Вся контрразведка три дня не спала, не пила и не ела, пытаясь разобраться в сути сказанного. Кто старый? Что за орёл? Как это он вдруг не вылетит?... Это же не просто иносказание, это может быть шифр! Коварство британцев в дипломатических играх было всем давно известно... Поэтому советская сторона отреагировала незамедлительно. На всякий случай была втрое усилена личная охрана Сталина, а также выставлены дополнительные караулы вокруг двух самолетов, на борту которых прилетела и должна была улетать обратно советская делегация. В результате, одним из бдительных часовых был тяжело ранен сержант-американец, решивший по дикости, глупости и наивности  сфотографировать на память самолет Сталина. А кто-то из английских офицеров, попытавшийся сделать тоже самое, был скручен, препровожден «куда надо» и там с пристрастием  допрошен.
 
Но, в конце концов, четырёхдневная конференция закончилась. Война не могла долго ждать, и гости стали разлетаться по своим делам и странам. Сталин улетал первым. И к удивлению провожающих улетел он совсем не на том так тщательно охраняемом самолете. Прямо перед прощанием на летном поле приземлился советский военно-транспортный самолет, на борт которого тотчас же после остановки винтов поднялся личный сталинский экипаж, а через несколько минут вслед за ним неторопясь взошел сам Сталин. Так, знаете... На всякий случай... Мало ли что имел в виду глуховатый Черчиль. Кто не улетит?... Куда не улетит?... Почему не улетит?... Вот ведь в чем главный вопрос! Одни шпионы кругом, понимаешь!

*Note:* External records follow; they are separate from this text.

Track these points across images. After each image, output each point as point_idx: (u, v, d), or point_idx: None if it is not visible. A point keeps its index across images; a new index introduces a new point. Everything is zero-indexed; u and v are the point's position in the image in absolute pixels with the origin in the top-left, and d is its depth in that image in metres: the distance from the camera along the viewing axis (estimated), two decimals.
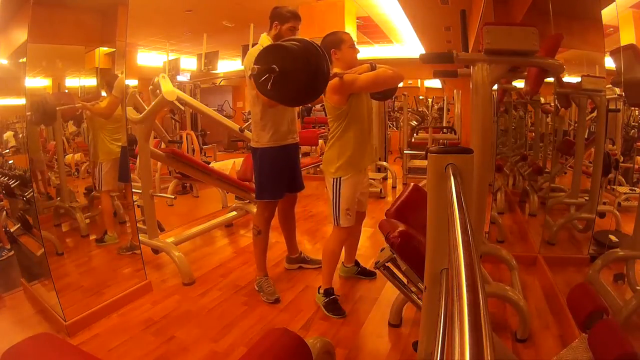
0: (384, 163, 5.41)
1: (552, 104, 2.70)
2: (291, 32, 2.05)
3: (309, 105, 6.58)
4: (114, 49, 2.31)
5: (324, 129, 6.18)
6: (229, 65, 9.26)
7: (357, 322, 1.91)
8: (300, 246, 2.64)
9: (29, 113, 1.99)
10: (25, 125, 2.13)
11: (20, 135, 2.62)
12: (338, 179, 1.91)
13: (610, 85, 2.05)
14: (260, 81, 1.42)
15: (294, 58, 1.36)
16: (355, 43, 1.98)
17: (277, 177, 2.11)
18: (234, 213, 3.33)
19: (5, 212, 2.72)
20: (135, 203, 2.88)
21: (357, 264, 2.39)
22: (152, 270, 2.49)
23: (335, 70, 1.89)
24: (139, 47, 7.72)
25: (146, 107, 2.53)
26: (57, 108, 2.29)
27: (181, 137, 5.13)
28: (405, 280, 1.39)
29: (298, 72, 1.37)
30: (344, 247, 2.36)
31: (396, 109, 8.39)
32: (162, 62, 6.78)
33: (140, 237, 2.40)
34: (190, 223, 3.47)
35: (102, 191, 2.57)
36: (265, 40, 2.08)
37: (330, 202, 1.96)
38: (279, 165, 2.11)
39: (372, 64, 1.89)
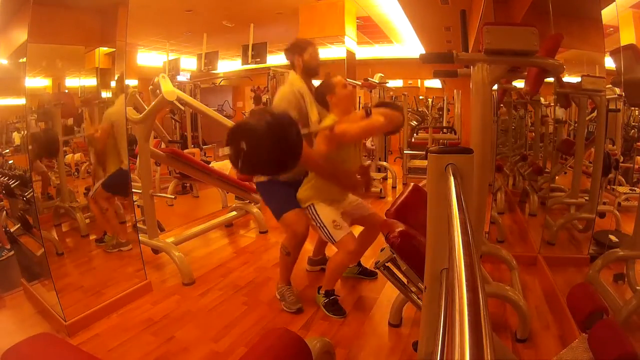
0: (384, 163, 5.41)
1: (551, 118, 2.71)
2: (314, 57, 2.07)
3: None
4: (114, 49, 2.31)
5: None
6: (229, 65, 9.26)
7: (357, 322, 1.91)
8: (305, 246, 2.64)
9: (30, 147, 2.01)
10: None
11: (22, 134, 2.62)
12: (312, 206, 1.94)
13: (610, 85, 2.05)
14: (234, 161, 1.43)
15: (259, 136, 1.36)
16: (346, 83, 1.99)
17: (285, 191, 2.03)
18: (234, 213, 3.33)
19: (5, 212, 2.72)
20: (135, 203, 2.88)
21: (358, 264, 2.39)
22: (152, 270, 2.49)
23: (332, 116, 1.91)
24: (139, 47, 7.72)
25: (146, 107, 2.53)
26: (60, 139, 2.31)
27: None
28: (405, 280, 1.40)
29: (263, 147, 1.37)
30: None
31: None
32: (162, 62, 6.78)
33: (140, 237, 2.40)
34: (190, 223, 3.47)
35: (89, 197, 2.57)
36: (295, 78, 2.08)
37: (317, 230, 1.97)
38: (284, 185, 2.05)
39: (367, 109, 1.90)
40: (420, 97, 9.27)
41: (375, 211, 2.18)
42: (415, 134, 6.69)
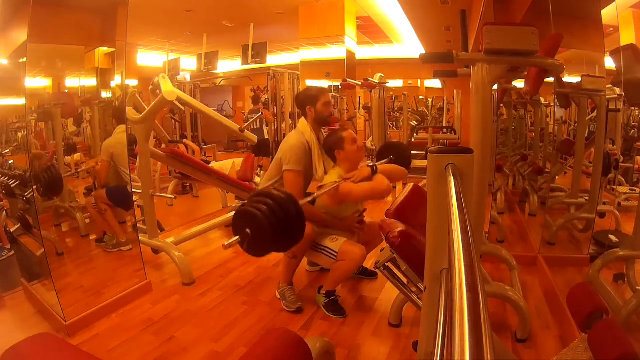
0: None
1: (551, 118, 2.71)
2: (327, 106, 2.09)
3: None
4: (114, 49, 2.31)
5: None
6: (229, 65, 9.26)
7: (357, 322, 1.91)
8: None
9: (35, 187, 2.03)
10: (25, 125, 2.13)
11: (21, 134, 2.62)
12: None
13: (610, 85, 2.05)
14: (242, 244, 1.45)
15: (261, 220, 1.38)
16: (355, 138, 2.00)
17: None
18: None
19: (5, 212, 2.72)
20: (135, 203, 2.88)
21: None
22: (152, 270, 2.49)
23: (338, 170, 1.95)
24: (139, 47, 7.72)
25: (146, 107, 2.53)
26: (63, 176, 2.31)
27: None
28: (405, 280, 1.40)
29: (267, 230, 1.38)
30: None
31: (396, 109, 8.39)
32: (162, 62, 6.78)
33: (140, 237, 2.40)
34: (190, 223, 3.47)
35: (88, 200, 2.58)
36: (305, 128, 2.09)
37: (317, 259, 2.01)
38: None
39: (374, 168, 1.93)
40: (420, 97, 9.26)
41: (373, 221, 2.16)
42: (415, 134, 6.69)
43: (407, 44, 7.88)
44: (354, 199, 1.91)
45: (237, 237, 1.40)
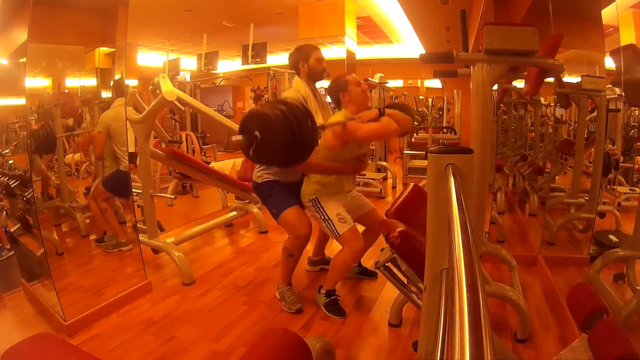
0: (384, 163, 5.41)
1: (551, 117, 2.71)
2: (319, 62, 2.06)
3: None
4: (114, 49, 2.31)
5: None
6: (229, 65, 9.25)
7: (357, 322, 1.91)
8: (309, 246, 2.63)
9: (29, 141, 2.01)
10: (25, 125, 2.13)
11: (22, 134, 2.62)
12: (315, 200, 1.93)
13: (610, 85, 2.05)
14: (246, 150, 1.42)
15: (274, 124, 1.36)
16: (360, 81, 1.98)
17: (284, 191, 2.02)
18: (234, 213, 3.33)
19: (5, 212, 2.72)
20: (135, 203, 2.88)
21: (358, 264, 2.39)
22: (152, 270, 2.49)
23: (344, 111, 1.91)
24: (139, 47, 7.71)
25: (146, 107, 2.53)
26: (58, 136, 2.32)
27: (181, 137, 5.13)
28: (405, 280, 1.40)
29: (279, 136, 1.36)
30: None
31: None
32: (162, 62, 6.78)
33: (140, 237, 2.40)
34: (190, 223, 3.47)
35: (90, 195, 2.57)
36: (299, 84, 2.08)
37: (321, 224, 1.96)
38: (283, 188, 2.03)
39: (381, 110, 1.90)
40: (420, 97, 9.26)
41: (375, 207, 2.18)
42: (415, 134, 6.68)
43: (407, 44, 7.87)
44: (360, 138, 1.84)
45: (240, 135, 1.37)
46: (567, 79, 2.42)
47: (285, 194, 2.02)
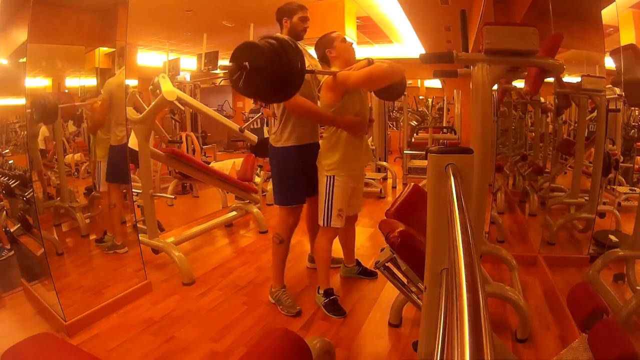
0: (384, 163, 5.41)
1: (552, 103, 2.70)
2: (302, 21, 2.03)
3: None
4: (114, 49, 2.31)
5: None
6: None
7: (357, 322, 1.91)
8: (304, 245, 2.63)
9: (30, 110, 2.00)
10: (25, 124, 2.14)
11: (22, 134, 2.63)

Товарищ Сталин никогда и никому не доверял. Нет, не подумайте! Не то чтобы не доверял совсем. Но если и доверял, то строго проверял, а значит никому не доверял до конца. Тем более союзникам. Сегодня одни, завтра другие – знаете эти большевиcтские штучки.  Со середняком на кулака, с бедняком на середняка. С Гитлером против Польши, с Америкой против Гитлера! Как он только все это в голове держал? Что сказать? Вождь! Гений!

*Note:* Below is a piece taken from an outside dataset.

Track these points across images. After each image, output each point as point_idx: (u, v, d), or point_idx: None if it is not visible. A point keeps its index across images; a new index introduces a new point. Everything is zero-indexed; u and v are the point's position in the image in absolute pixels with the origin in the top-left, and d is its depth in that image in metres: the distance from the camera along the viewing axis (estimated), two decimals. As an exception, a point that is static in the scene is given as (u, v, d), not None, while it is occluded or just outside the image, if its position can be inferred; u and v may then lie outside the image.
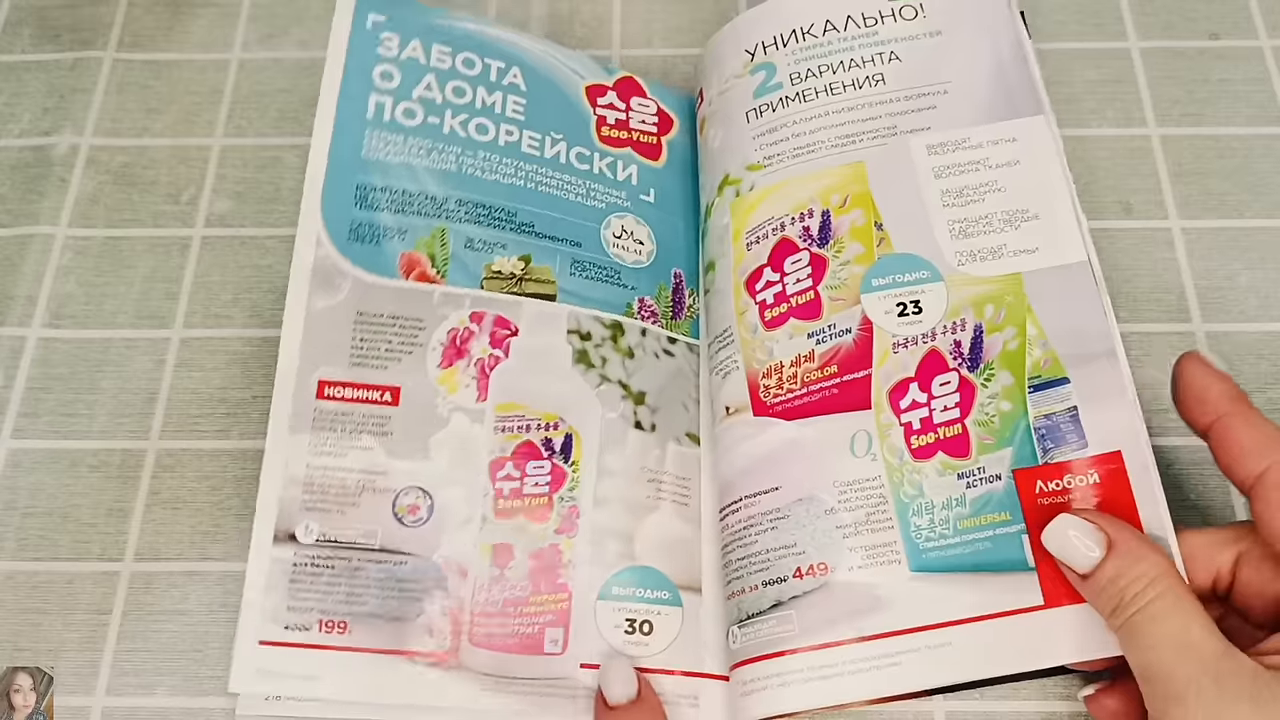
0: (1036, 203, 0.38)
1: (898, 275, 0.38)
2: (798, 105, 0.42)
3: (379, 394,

Но вот шумливый и болтливый преемник Генералиссимуса, Никита Хрущев, прослышавший в Кремлевских куларах об этой суперсекретной залепухе, во время своего визита в Лондон по окончании переговоров с тогдашним (в 1956 году) уже Премьер-Министром Энтони Иденом, вдруг ни с того, ни с сего, и внепротокольно решил прояснить для себя суть этой почти забытой криминальной ситуации. Сталин, к этому времени, уже три года, как почил в бозе. Черчиль в тот момент  вовсю писал и рисовал, пребывая не у дел и вне политического круга. Стесняться было некого и нечего. Вот советский лидер, и от природы нестеснительный, возьми да и расскажи в лицах ту давнюю историю и поинтересуйся, что же было написано его теперешним собеседником в той самой сожженной сэром Уинстоном в Тегеране записочке, вызвавшей впоследствии такую непростую реакцию у товарища Сталина. Иден нахмурился, задумался и поднял глаза к потолку. А потом, просветлев лицом и вспомнив, засмеялся и изрёк содержание своего «секретного» послания: «Мне кажется, у вас расстегнуты брюки, Сэр!»

За свою жизнь я слышал множество подобных повествований, героями которых были вышеназванные персонажи. Степень их правдивости и достоверности была, естественно ни на йоту не выше, только что рассказанной. Поэтому будем считать её первой из такого ряда историй.